Au Sénégal, la question d’une réforme constitutionnelle s’impose comme un sujet brûlant, particulièrement depuis les déclarations du président Bassirou Diomaye Faye en avril 2025. En effet, lors d’un face-à-face médiatique à l’occasion de la fête nationale, il a clairement affiché son intention de redistribuer les cartes du pouvoir exécutif. Son positionnement soulève une question centrale : qui sortirait gagnant de cette refonte institutionnelle ?
Les observateurs s’accordent à dire que Ousmane Sonko, figure politique majeure du pays, pourrait être le grand bénéficiaire de ces changements. Pour comprendre pourquoi, il faut analyser les contours de cette réforme et ses implications pour l’équilibre des forces politiques au Sénégal.
Un président en quête de contre-pouvoirs
Lors de son intervention, Bassirou Diomaye Faye a insisté sur un point précis : il ne souhaite pas cumuler tous les pouvoirs entre ses mains. Voici ses mots exacts : « Je veux des directeurs généraux forts, des ministres ambitieux, un Premier ministre ultra-compétent. Je ne veux pas être ce genre de président qui détient l’ensemble des prérogatives. »
Cette prise de parole marque une rupture avec les pratiques politiques traditionnelles. En promettant de déléguer davantage, le chef de l’État sénégalais semble ouvrir la voie à une gouvernance plus collaborative. Mais cette stratégie pourrait aussi, paradoxalement, renforcer l’influence d’acteurs comme Ousmane Sonko.
Pourquoi Ousmane Sonko tirerait profit de cette réforme ?
Plusieurs éléments expliquent pourquoi cette réforme constitutionnelle pourrait avantager Ousmane Sonko.

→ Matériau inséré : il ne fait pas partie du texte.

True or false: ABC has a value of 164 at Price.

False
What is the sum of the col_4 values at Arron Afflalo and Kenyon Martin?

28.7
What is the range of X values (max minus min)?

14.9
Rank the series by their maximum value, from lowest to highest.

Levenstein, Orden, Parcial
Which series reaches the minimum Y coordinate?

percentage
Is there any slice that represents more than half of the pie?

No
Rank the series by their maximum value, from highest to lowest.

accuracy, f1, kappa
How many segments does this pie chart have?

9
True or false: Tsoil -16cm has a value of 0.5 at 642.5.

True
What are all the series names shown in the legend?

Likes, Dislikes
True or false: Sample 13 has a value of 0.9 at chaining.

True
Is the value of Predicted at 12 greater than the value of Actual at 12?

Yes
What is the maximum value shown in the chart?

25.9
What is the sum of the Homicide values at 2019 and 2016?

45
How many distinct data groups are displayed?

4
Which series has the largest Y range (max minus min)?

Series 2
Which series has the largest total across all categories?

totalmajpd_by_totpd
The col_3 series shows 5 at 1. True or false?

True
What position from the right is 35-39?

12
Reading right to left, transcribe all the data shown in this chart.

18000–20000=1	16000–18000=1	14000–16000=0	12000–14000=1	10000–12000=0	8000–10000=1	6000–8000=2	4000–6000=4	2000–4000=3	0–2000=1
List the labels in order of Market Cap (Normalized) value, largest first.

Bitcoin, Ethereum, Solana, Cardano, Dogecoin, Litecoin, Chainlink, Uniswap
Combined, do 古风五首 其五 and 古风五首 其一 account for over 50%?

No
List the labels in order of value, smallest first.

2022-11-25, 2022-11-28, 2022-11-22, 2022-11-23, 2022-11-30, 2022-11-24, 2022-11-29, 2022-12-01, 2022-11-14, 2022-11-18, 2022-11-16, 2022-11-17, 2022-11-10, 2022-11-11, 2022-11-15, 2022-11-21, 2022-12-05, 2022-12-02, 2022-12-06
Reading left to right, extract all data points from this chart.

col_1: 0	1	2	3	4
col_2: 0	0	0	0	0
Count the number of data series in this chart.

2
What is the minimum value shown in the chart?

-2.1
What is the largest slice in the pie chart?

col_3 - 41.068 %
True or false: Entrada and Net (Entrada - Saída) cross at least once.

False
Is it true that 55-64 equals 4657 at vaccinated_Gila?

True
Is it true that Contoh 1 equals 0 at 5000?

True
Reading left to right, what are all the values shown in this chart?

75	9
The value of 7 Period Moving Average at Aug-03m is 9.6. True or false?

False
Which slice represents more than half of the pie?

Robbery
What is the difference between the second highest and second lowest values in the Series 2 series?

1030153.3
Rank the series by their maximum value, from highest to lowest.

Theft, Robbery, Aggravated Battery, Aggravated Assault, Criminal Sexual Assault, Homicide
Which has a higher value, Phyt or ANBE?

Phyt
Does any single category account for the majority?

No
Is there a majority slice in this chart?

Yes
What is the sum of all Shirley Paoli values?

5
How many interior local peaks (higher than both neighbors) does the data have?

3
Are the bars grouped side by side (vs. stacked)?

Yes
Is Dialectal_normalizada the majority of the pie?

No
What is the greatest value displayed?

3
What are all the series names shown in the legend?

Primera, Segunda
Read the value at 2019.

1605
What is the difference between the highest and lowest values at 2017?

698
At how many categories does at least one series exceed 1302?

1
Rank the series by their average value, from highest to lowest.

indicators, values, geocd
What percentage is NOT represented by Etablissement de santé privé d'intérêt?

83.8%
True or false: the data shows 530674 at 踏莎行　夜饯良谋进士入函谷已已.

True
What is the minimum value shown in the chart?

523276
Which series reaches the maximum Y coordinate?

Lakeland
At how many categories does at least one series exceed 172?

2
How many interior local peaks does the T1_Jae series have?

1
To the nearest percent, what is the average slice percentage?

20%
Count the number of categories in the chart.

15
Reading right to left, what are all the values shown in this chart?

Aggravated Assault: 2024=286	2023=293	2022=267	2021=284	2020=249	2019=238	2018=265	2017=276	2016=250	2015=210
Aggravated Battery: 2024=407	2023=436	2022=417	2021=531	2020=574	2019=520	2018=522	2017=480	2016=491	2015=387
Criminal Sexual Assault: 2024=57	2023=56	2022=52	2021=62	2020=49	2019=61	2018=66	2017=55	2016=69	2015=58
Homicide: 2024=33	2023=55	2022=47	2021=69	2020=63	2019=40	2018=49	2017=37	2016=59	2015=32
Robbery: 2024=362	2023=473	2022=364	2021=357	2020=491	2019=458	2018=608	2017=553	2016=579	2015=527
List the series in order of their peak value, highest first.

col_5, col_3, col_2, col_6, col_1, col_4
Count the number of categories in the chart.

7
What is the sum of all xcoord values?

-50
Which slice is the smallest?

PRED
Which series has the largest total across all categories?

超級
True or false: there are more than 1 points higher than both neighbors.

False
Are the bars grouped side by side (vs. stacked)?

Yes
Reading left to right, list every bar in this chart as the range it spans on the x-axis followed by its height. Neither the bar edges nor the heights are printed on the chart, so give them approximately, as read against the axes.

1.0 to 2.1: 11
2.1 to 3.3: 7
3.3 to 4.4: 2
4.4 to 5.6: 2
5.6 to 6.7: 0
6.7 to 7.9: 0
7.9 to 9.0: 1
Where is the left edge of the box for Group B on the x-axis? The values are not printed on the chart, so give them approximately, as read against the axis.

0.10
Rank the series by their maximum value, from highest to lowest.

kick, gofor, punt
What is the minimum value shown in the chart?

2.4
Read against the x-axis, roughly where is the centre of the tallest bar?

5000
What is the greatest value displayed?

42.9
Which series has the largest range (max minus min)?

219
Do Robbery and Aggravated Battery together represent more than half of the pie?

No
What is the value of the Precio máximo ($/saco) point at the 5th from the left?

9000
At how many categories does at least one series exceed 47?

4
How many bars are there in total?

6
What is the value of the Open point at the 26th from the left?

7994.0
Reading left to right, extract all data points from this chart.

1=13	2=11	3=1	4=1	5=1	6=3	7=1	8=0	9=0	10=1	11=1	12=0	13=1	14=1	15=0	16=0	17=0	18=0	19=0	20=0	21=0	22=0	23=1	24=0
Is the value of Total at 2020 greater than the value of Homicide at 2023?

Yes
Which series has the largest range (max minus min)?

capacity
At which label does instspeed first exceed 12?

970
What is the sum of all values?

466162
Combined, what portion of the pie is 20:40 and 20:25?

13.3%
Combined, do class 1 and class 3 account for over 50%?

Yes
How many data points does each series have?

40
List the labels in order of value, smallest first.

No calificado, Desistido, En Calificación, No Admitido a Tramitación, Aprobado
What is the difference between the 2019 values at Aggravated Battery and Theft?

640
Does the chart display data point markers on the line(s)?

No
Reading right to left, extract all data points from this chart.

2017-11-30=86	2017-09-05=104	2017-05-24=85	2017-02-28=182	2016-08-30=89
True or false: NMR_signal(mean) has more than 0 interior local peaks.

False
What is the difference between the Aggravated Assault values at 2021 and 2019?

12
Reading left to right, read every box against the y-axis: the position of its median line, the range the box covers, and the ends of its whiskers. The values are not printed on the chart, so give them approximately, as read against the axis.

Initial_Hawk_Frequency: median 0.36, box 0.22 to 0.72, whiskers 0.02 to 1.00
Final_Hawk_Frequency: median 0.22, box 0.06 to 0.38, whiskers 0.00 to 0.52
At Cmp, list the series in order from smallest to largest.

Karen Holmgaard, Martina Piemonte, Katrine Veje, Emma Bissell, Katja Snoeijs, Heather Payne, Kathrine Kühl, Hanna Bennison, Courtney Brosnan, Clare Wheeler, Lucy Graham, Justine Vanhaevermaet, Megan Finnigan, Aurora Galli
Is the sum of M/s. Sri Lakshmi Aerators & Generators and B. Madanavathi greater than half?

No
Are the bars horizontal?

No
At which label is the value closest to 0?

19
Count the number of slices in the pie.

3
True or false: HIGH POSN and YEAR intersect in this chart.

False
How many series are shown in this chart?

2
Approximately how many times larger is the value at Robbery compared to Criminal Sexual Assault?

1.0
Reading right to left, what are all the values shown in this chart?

- Un affaiblissement relatif du pouvoir présidentiel : En réduisant les prérogatives du chef de l’État, la réforme pourrait créer un vide que Sonko, leader charismatique, saurait combler.
- Une opportunité pour son parti : Le Pastef, parti de Sonko, pourrait tirer parti de cette nouvelle dynamique pour s’imposer comme une force incontournable dans la gestion des affaires publiques.
- Un terrain favorable à son ascension : Avec un Premier ministre plus puissant et des ministres autonomes, Sonko pourrait plus facilement s’imposer comme un interlocuteur clé, voire un futur candidat à la présidence.
Les risques d’une telle réforme
Si cette réforme constitutionnelle semble prometteuse, elle comporte aussi des risques. En effet, une décentralisation trop rapide des pouvoirs pourrait mener à des tensions entre les institutions. Qui plus est, Ousmane Sonko, en tant que leader d’opposition historique, pourrait voir son influence grandir au point de fragiliser la stabilité politique du Sénégal.
Les prochains mois seront donc déterminants. Le président Bassirou Diomaye Faye devra trouver un équilibre entre ses ambitions de réforme et la nécessité de préserver l’unité nationale.
Une chose est sûre : cette réforme constitutionnelle, si elle aboutit, redessinerait profondément le paysage politique sénégalais, avec Ousmane Sonko comme l’un de ses principaux bénéficiaires.